In the entries below, identify every line with the string "violation" and copy it.

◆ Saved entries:
—————

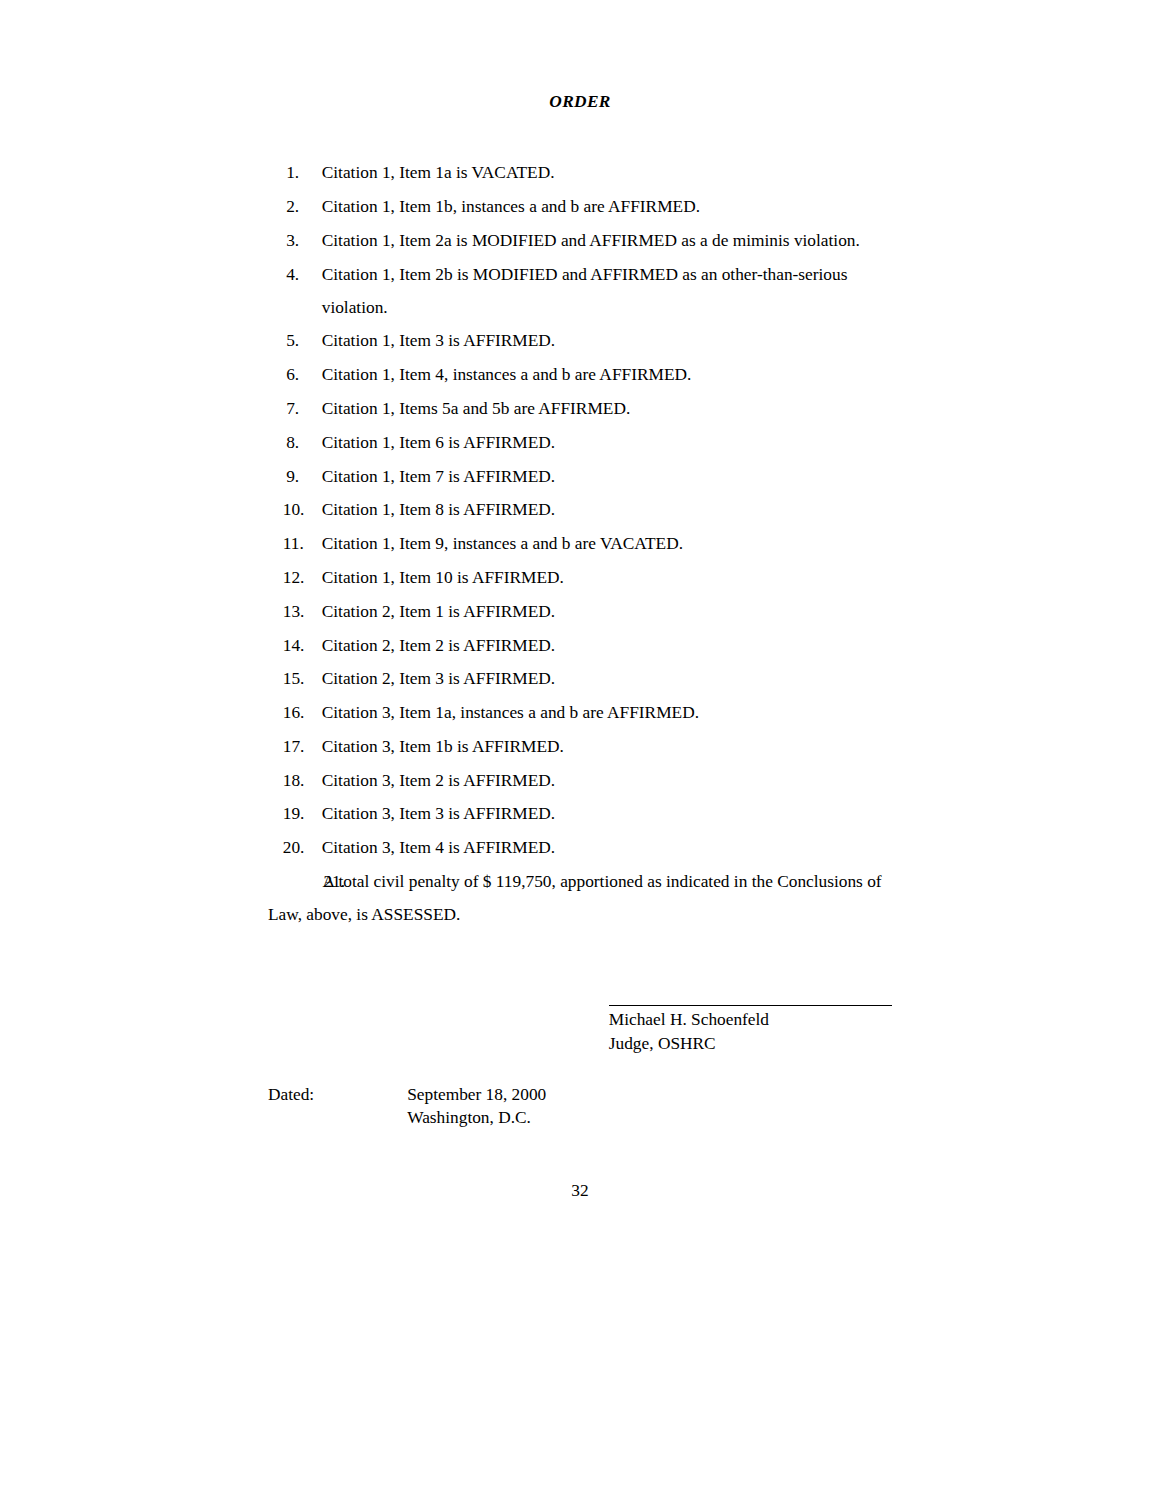ORDER
1. Citation 1, Item 1a is VACATED.
2. Citation 1, Item 1b, instances a and b are AFFIRMED.
3. Citation 1, Item 2a is MODIFIED and AFFIRMED as a de miminis violation.
4. Citation 1, Item 2b is MODIFIED and AFFIRMED as an other-than-serious violation.
5. Citation 1, Item 3 is AFFIRMED.
6. Citation 1, Item 4, instances a and b are AFFIRMED.
7. Citation 1, Items 5a and 5b are AFFIRMED.
8. Citation 1, Item 6 is AFFIRMED.
9. Citation 1, Item 7 is AFFIRMED.
10. Citation 1, Item 8 is AFFIRMED.
11. Citation 1, Item 9, instances a and b are VACATED.
12. Citation 1, Item 10 is AFFIRMED.
13. Citation 2, Item 1 is AFFIRMED.
14. Citation 2, Item 2 is AFFIRMED.
15. Citation 2, Item 3 is AFFIRMED.
16. Citation 3, Item 1a, instances a and b are AFFIRMED.
17. Citation 3, Item 1b is AFFIRMED.
18. Citation 3, Item 2 is AFFIRMED.
19. Citation 3, Item 3 is AFFIRMED.
20. Citation 3, Item 4 is AFFIRMED.
21. A total civil penalty of $ 119,750, apportioned as indicated in the Conclusions of Law, above, is ASSESSED.
Michael H. Schoenfeld
Judge, OSHRC
Dated: September 18, 2000 Washington, D.C.
32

—————

◆ Reply to the exercise:
3. Citation 1, Item 2a is MODIFIED and AFFIRMED as a de miminis violation.
4. Citation 1, Item 2b is MODIFIED and AFFIRMED as an other-than-serious violation.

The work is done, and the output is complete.